Figure 1b: Contrast-enhanced CT scan showing enhancing viable segments of the pancreas (P) from necrotic components/peripancreatic fluid (arrows).
Figure 1c: Contrast-enhanced CT coronal reconstruction showing thrombus in the superior mesenteric vein (black arrow) and oedematous small bowel loops (white arrows).
Figure 2: Transverse abdominal US scan through the pancreas showing a small cyst in the pancreatic neck (arrow).
Figure 3a: Transverse US scan through the pancreas showing a pancreatic head tumour (T) with a dilated main pancreatic duct (PD). PV is the portal vein, SMA superior mesenteric vein and A aorta.
Figure 3b: MRCP sequence showing a dilated common bile duct (C) and main pancreatic duct (arrowheads). Abrupt obstruction of the main and pancreatic ducts (arrow) correlates with the site of the pancreatic head tumour.
Figure 3c: Transverse arterial-phase contrast-enhanced CT scan showing the coeliac artery (C) encased in tumour (arrows) that has spread by contiguous extension from a pancreatic neoplasm (not shown here).
Figure 4a: US scan through the long axis of an inflamed (thickened) appendix (arrows).
Figure 4b: US scan through the short axis of an inflamed appendix (arrows) demonstrating a targetoid appearance.
Figure 5a: Longitudinal US scan through a normal ascending colon.
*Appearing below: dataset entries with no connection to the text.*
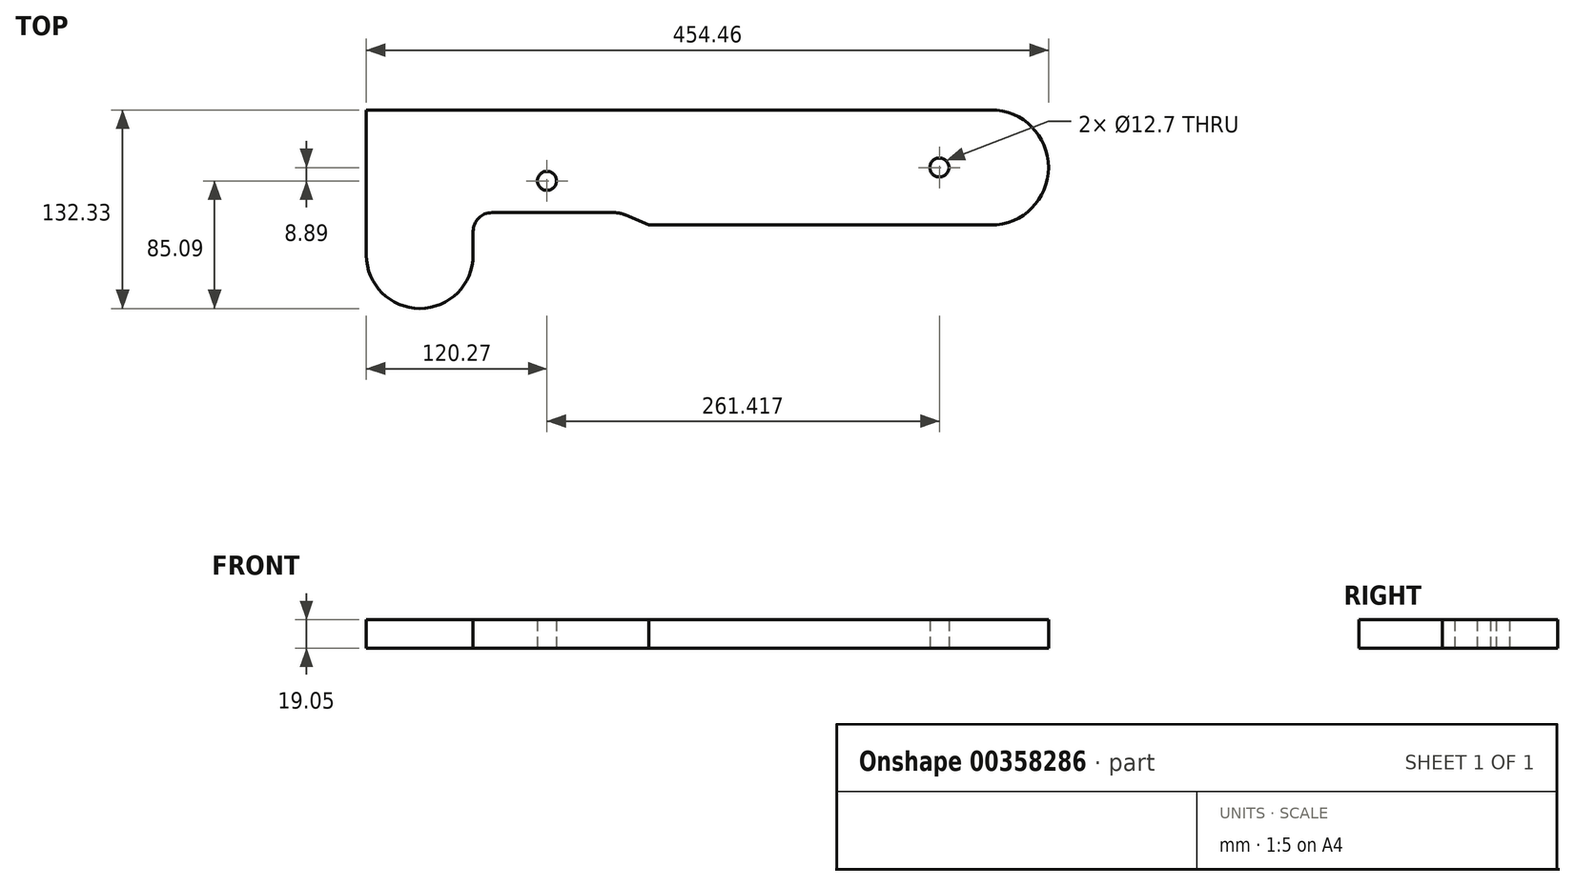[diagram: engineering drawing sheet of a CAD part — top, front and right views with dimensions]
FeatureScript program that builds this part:
annotation { "Feature Type Name" : "Feature", "Feature Type Description" : "" }
export const myFeature = defineFeature(function(context is Context, id is Id, definition is map)
    precondition{}
    {
        {
            var Q0;
            Q0=qCreatedBy(makeId("Top.planeOp"),FACE);
            var sketch = newSketch(context, id + "F0", { "sketchPlane" : qUnion([Q0])});
            skCircle(sketch, "E0", {"center": v(0, 0) * mm, "radius": 6.35 * mm});
            skCircle(sketch, "E1", {"center": v(261.42, 8.9) * mm, "radius": 6.35 * mm});
            skArc(sketch, "E2", {"start": v(295.83, -29.46) * mm, "mid": v(334.19, 8.9) * mm, "end": v(295.83, 47.24) * mm});
            skLineSegment(sketch, "E3", {"start": v(295.83, 47.24) * mm, "end": v(-120.27, 47.24) * mm});
            skLineSegment(sketch, "E4", {"start": v(295.83, -29.46) * mm, "end": v(67.82, -29.46) * mm});
            skLineSegment(sketch, "E5", {"start": v(-120.27, 47.24) * mm, "end": v(-120.27, -49.53) * mm});
            skArc(sketch, "E6", {"start": v(-120.27, -49.53) * mm, "mid": v(-84.7, -85.1) * mm, "end": v(-49.15, -49.53) * mm});
            skLineSegment(sketch, "E7", {"start": v(44.87, -21.2) * mm, "end": v(-36.7, -21.2) * mm});
            skLineSegment(sketch, "E8", {"start": v(-49.15, -49.53) * mm, "end": v(-49.15, -33.66) * mm});
            skPoint(sketch, "E9.visualSharp", {"position": v(-49.15, -21.2) * mm});
            skArc(sketch, "E9.filletArc", {"start": v(-36.7, -21.2) * mm, "mid": v(-45.5, -24.85) * mm, "end": v(-49.15, -33.66) * mm});
            skLineSegment(sketch, "E10", {"start": v(52.34, -22.76) * mm, "end": v(67.82, -29.46) * mm});
            skPoint(sketch, "E11.visualSharp", {"position": v(48.77, -21.2) * mm});
            skArc(sketch, "E11.filletArc", {"start": v(52.34, -22.76) * mm, "mid": v(48.69, -21.6) * mm, "end": v(44.87, -21.2) * mm});
            skSolve(sketch);
        }
        {
            var Q0;
            Q0 = qSketchRegion(id + "F0", true);
            extrude(context, id + "F1", {"entities" : qUnion([Q0]), "depth" : 19.05 * mm});
        }
    });
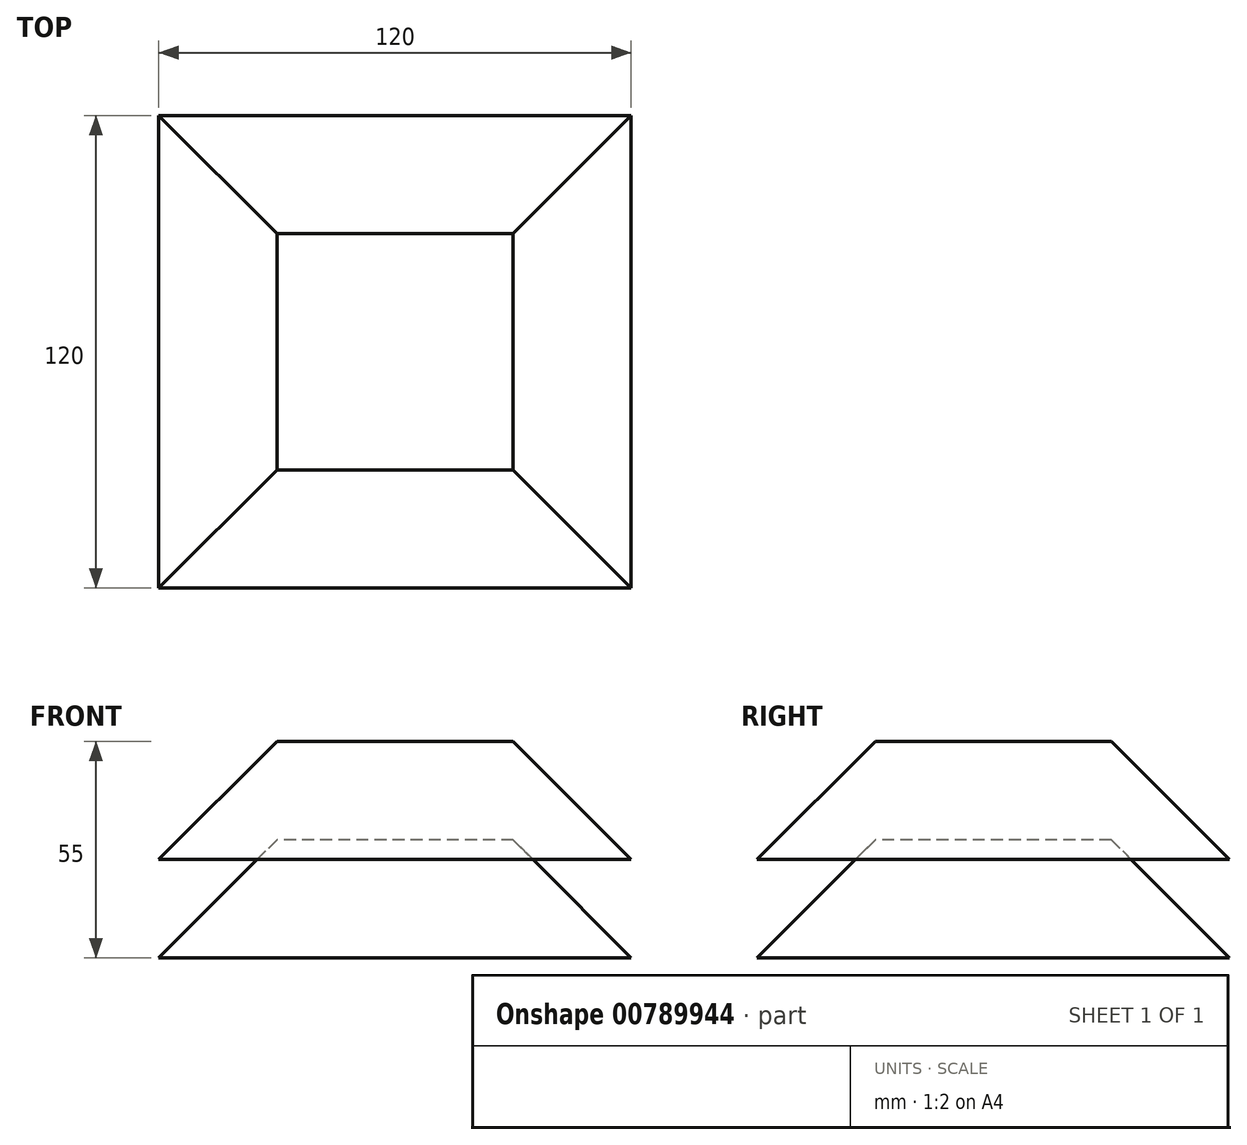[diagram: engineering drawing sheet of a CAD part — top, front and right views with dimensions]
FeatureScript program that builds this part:
annotation { "Feature Type Name" : "Feature", "Feature Type Description" : "" }
export const myFeature = defineFeature(function(context is Context, id is Id, definition is map)
    precondition{}
    {
        {
            var Q0;
            Q0=qCreatedBy(makeId("Top.planeOp"),FACE);
            var sketch = newSketch(context, id + "F0", { "sketchPlane" : qUnion([Q0])});
            skLineSegment(sketch, "E0.bottom", {"start": v(-30, 30) * mm, "end": v(30, 30) * mm});
            skLineSegment(sketch, "E0.top", {"start": v(-30, -30) * mm, "end": v(30, -30) * mm});
            skLineSegment(sketch, "E0.left", {"start": v(-30, 30) * mm, "end": v(-30, -30) * mm});
            skLineSegment(sketch, "E0.right", {"start": v(30, 30) * mm, "end": v(30, -30) * mm});
            skPoint(sketch, "E0.middle", {"position": v(0, 0) * mm});
            skSolve(sketch);
        }
        {
            var Q0;
            Q0=makeQuery(id+"F0.imprint","IMPRINT",FACE,{"disambiguationData":[TD([[makeQuery(id+"F0.imprint","IMPRINT",EDGE,{"derivedFrom":sQuery(id+"F0.wireOp",EDGE,"E0.bottom")}),-1.0]])]});
            extrude(context, id + "F1", {"entities" : qUnion([Q0]), "oppositeDirection" : true, "depth" : 30 * mm, "offsetDistance" : 25 * mm, "hasDraft" : true, "draftAngle" : 45 * degree});
        }
        {
            var Q0;
            Q0=qCreatedBy(makeId("Top.planeOp"),FACE);
            cPlane(context, id + "F2", {"entities" : qUnion([Q0]), "cplaneType" : CPlaneType.OFFSET, "offset" : 25 * mm, "width" : 150 * mm, "height" : 150 * mm});
        }
        {
            var Q0;
            Q0=qCreatedBy(id+"F2.planeOp",FACE);
            var sketch = newSketch(context, id + "F3", { "sketchPlane" : qUnion([Q0])});
            skLineSegment(sketch, "E1.0.0", {"start": v(-30, 30) * mm, "end": v(-30, -30) * mm});
            skLineSegment(sketch, "E1.0.1", {"start": v(-30, -30) * mm, "end": v(30, -30) * mm});
            skLineSegment(sketch, "E1.0.2", {"start": v(30, 30) * mm, "end": v(30, -30) * mm});
            skLineSegment(sketch, "E1.0.3", {"start": v(-30, 30) * mm, "end": v(30, 30) * mm});
            skSolve(sketch);
        }
        {
            var Q0;
            Q0=makeQuery(id+"F3.imprint","IMPRINT",FACE,{"disambiguationData":[TD([[makeQuery(id+"F3.imprint","IMPRINT",EDGE,{"derivedFrom":sQuery(id+"F3.wireOp",EDGE,"E1.0.0")}),1.0]])]});
            extrude(context, id + "F4", {"entities" : qUnion([Q0]), "oppositeDirection" : true, "depth" : 30 * mm, "offsetDistance" : 25 * mm, "hasDraft" : true, "draftAngle" : 45 * degree});
        }
    });
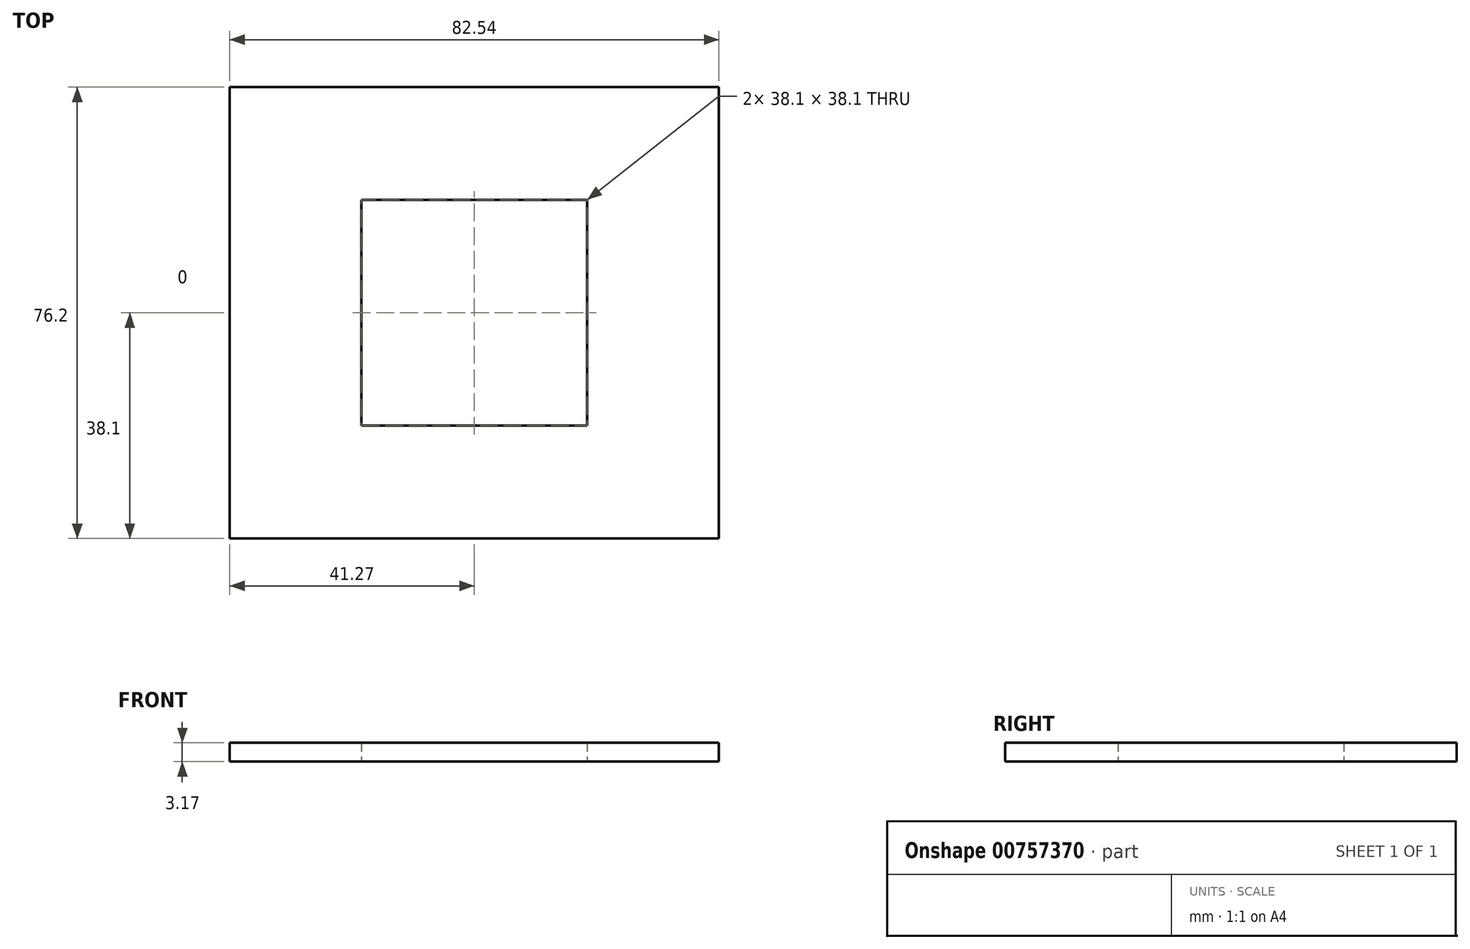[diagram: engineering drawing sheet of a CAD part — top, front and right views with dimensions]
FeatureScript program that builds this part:
annotation { "Feature Type Name" : "Feature", "Feature Type Description" : "" }
export const myFeature = defineFeature(function(context is Context, id is Id, definition is map)
    precondition{}
    {
        {
            var Q0;
            Q0=qCreatedBy(makeId("Top.planeOp"),FACE);
            var sketch = newSketch(context, id + "F0", { "sketchPlane" : qUnion([Q0])});
            skLineSegment(sketch, "E0.bottom", {"start": v(-41.28, -38.1) * mm, "end": v(41.28, -38.1) * mm});
            skLineSegment(sketch, "E0.top", {"start": v(-41.28, 38.1) * mm, "end": v(41.28, 38.1) * mm});
            skLineSegment(sketch, "E0.left", {"start": v(-41.28, -38.1) * mm, "end": v(-41.28, 38.1) * mm});
            skLineSegment(sketch, "E0.right", {"start": v(41.28, -38.1) * mm, "end": v(41.28, 38.1) * mm});
            skPoint(sketch, "E0.middle", {"position": v(0, 0) * mm});
            skSolve(sketch);
        }
        {
            var Q0;
            Q0=qSketchRegion(id+"F0",true);
            extrude(context, id + "F1", {"entities" : qUnion([Q0]), "depth" : 3.17 * mm, "offsetDistance" : 25.4 * mm});
        }
        {
            var Q0;
            Q0=makeQuery(id+"F1.opExtrude","CAP_FACE",FACE,{"disambiguationData":[OSD([sQuery(id+"F0.wireOp",EDGE,"E0.bottom"),sQuery(id+"F0.wireOp",EDGE,"E0.top"),sQuery(id+"F0.wireOp",EDGE,"E0.left"),sQuery(id+"F0.wireOp",EDGE,"E0.right")])],"isStart":true});
            var sketch = newSketch(context, id + "F2", { "sketchPlane" : qUnion([Q0])});
            skLineSegment(sketch, "E1.bottom", {"start": v(19.05, 19.05) * mm, "end": v(-19.05, 19.05) * mm});
            skLineSegment(sketch, "E1.top", {"start": v(19.05, -19.05) * mm, "end": v(-19.05, -19.05) * mm});
            skLineSegment(sketch, "E1.left", {"start": v(19.05, 19.05) * mm, "end": v(19.05, -19.05) * mm});
            skLineSegment(sketch, "E1.right", {"start": v(-19.05, 19.05) * mm, "end": v(-19.05, -19.05) * mm});
            skPoint(sketch, "E1.middle", {"position": v(0, 0) * mm});
            skSolve(sketch);
        }
        {
            var Q0;
            Q0=makeQuery(id+"F2.imprint","IMPRINT",FACE,{"disambiguationData":[TD([[makeQuery(id+"F2.imprint","IMPRINT",EDGE,{"derivedFrom":sQuery(id+"F2.wireOp",EDGE,"E1.bottom")}),1.0]])]});
            extrude(context, id + "F3", {"entities" : qUnion([Q0]), "operationType" : NewBodyOperationType.REMOVE, "oppositeDirection" : true, "depth" : 3.17 * mm, "offsetDistance" : 25.4 * mm});
        }
    });
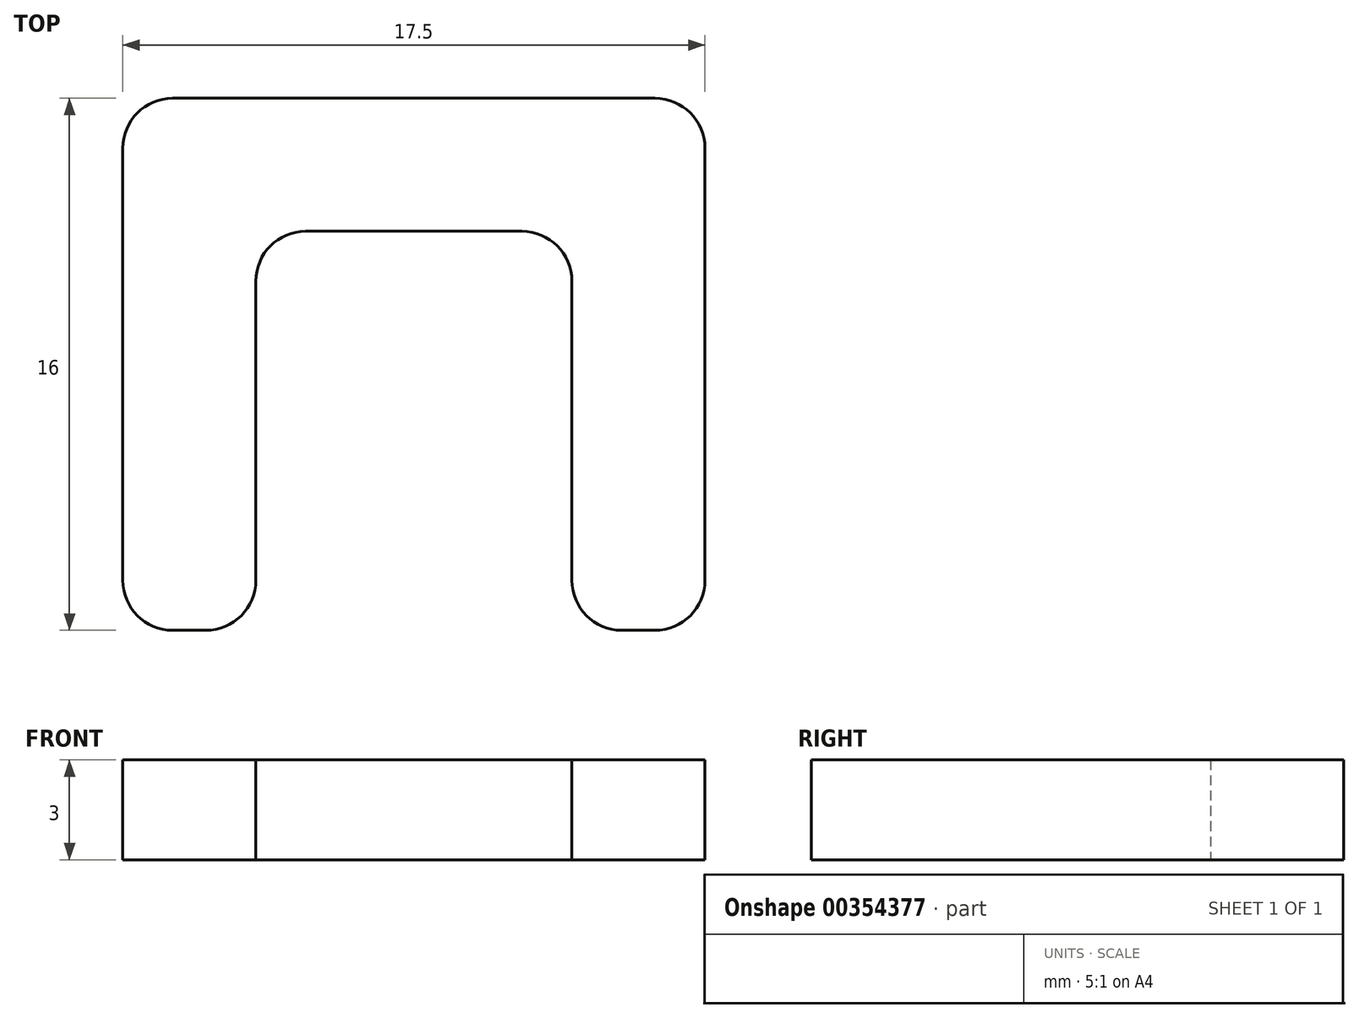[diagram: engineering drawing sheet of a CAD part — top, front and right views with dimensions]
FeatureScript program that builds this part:
annotation { "Feature Type Name" : "Feature", "Feature Type Description" : "" }
export const myFeature = defineFeature(function(context is Context, id is Id, definition is map)
    precondition{}
    {
        {
            var Q0;
            Q0=qCreatedBy(makeId("Top.planeOp"),FACE);
            var sketch = newSketch(context, id + "F0", { "sketchPlane" : qUnion([Q0])});
            skLineSegment(sketch, "E0.top", {"start": v(0, 12) * mm, "end": v(9.5, 12) * mm});
            skLineSegment(sketch, "E0.left", {"start": v(0, 0) * mm, "end": v(0, 12) * mm});
            skLineSegment(sketch, "E0.right", {"start": v(9.5, 0) * mm, "end": v(9.5, 12) * mm});
            skLineSegment(sketch, "E1.0", {"start": v(13.5, 0) * mm, "end": v(13.5, 16) * mm});
            skLineSegment(sketch, "E1.1", {"start": v(-4, 16) * mm, "end": v(13.5, 16) * mm});
            skLineSegment(sketch, "E1.2", {"start": v(-4, 0) * mm, "end": v(-4, 16) * mm});
            skLineSegment(sketch, "E2", {"start": v(-4, 0) * mm, "end": v(0, 0) * mm});
            skLineSegment(sketch, "E3", {"start": v(13.5, 0) * mm, "end": v(9.5, 0) * mm});
            skSolve(sketch);
        }
        {
            var Q0;
            Q0 = qSketchRegion(id + "F0", true);
            extrude(context, id + "F1", {"entities" : qUnion([Q0]), "depth" : 3 * mm});
        }
        {
            var Q0;
            Q0=makeQuery(id+"F1.opExtrude","SWEPT_EDGE",EDGE,{"disambiguationData":[OSD([sQuery(id+"F0.wireOp",EDGE,"E0.top"),sQuery(id+"F0.wireOp",EDGE,"E0.right")])]});
            var Q1;
            Q1=makeQuery(id+"F1.opExtrude","SWEPT_EDGE",EDGE,{"disambiguationData":[OSD([sQuery(id+"F0.wireOp",EDGE,"E0.top"),sQuery(id+"F0.wireOp",EDGE,"E0.left")])]});
            var Q2;
            Q2=makeQuery(id+"F1.opExtrude","SWEPT_EDGE",EDGE,{"disambiguationData":[OSD([sQuery(id+"F0.wireOp",EDGE,"E1.1"),sQuery(id+"F0.wireOp",EDGE,"E1.2")])]});
            var Q3;
            Q3=makeQuery(id+"F1.opExtrude","SWEPT_EDGE",EDGE,{"disambiguationData":[OSD([sQuery(id+"F0.wireOp",EDGE,"E1.0"),sQuery(id+"F0.wireOp",EDGE,"E1.1")])]});
            var Q4;
            Q4=makeQuery(id+"F1.opExtrude","SWEPT_EDGE",EDGE,{"disambiguationData":[OSD([sQuery(id+"F0.wireOp",EDGE,"E0.left"),sQuery(id+"F0.wireOp",EDGE,"E2")])]});
            var Q5;
            Q5=makeQuery(id+"F1.opExtrude","SWEPT_EDGE",EDGE,{"disambiguationData":[OSD([sQuery(id+"F0.wireOp",EDGE,"E0.right"),sQuery(id+"F0.wireOp",EDGE,"E3")])]});
            var Q6;
            Q6=makeQuery(id+"F1.opExtrude","SWEPT_EDGE",EDGE,{"disambiguationData":[OSD([sQuery(id+"F0.wireOp",EDGE,"E1.2"),sQuery(id+"F0.wireOp",EDGE,"E2")])]});
            var Q7;
            Q7=makeQuery(id+"F1.opExtrude","SWEPT_EDGE",EDGE,{"disambiguationData":[OSD([sQuery(id+"F0.wireOp",EDGE,"E1.0"),sQuery(id+"F0.wireOp",EDGE,"E3")])]});
            fillet(context, id + "F2", {"entities" : qUnion([Q0, Q1, Q2, Q3, Q4, Q5, Q6, Q7]), "radius" : 1.5 * mm, "tangentPropagation" : true, "allowEdgeOverflow" : false});
        }
    });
The anterior wall is thin and hypoechoic (arrows). Deep to the anterior wall, echogenic gas (*) obscures the posterior wall.
Figure 5b: Transverse US scan through the ascending colon showing a thickened bowel wall with central echogenic mucosa (targetoid appearance) and visibility of the posterior wall.
Figure 6: Transverse US scan through the RUQ showing the ascending colon (C) and an inflamed fluid-filled diverticulum (*) surrounded by inflamed echogenic omental fat (arrows). Tenderness was elicited during compression with the examining US probe.
Figure 7. Transverse US scan through the right hypochondrium showing the liver (L) and echogenic gas bubbles (arrows) between the liver and the diaphragm.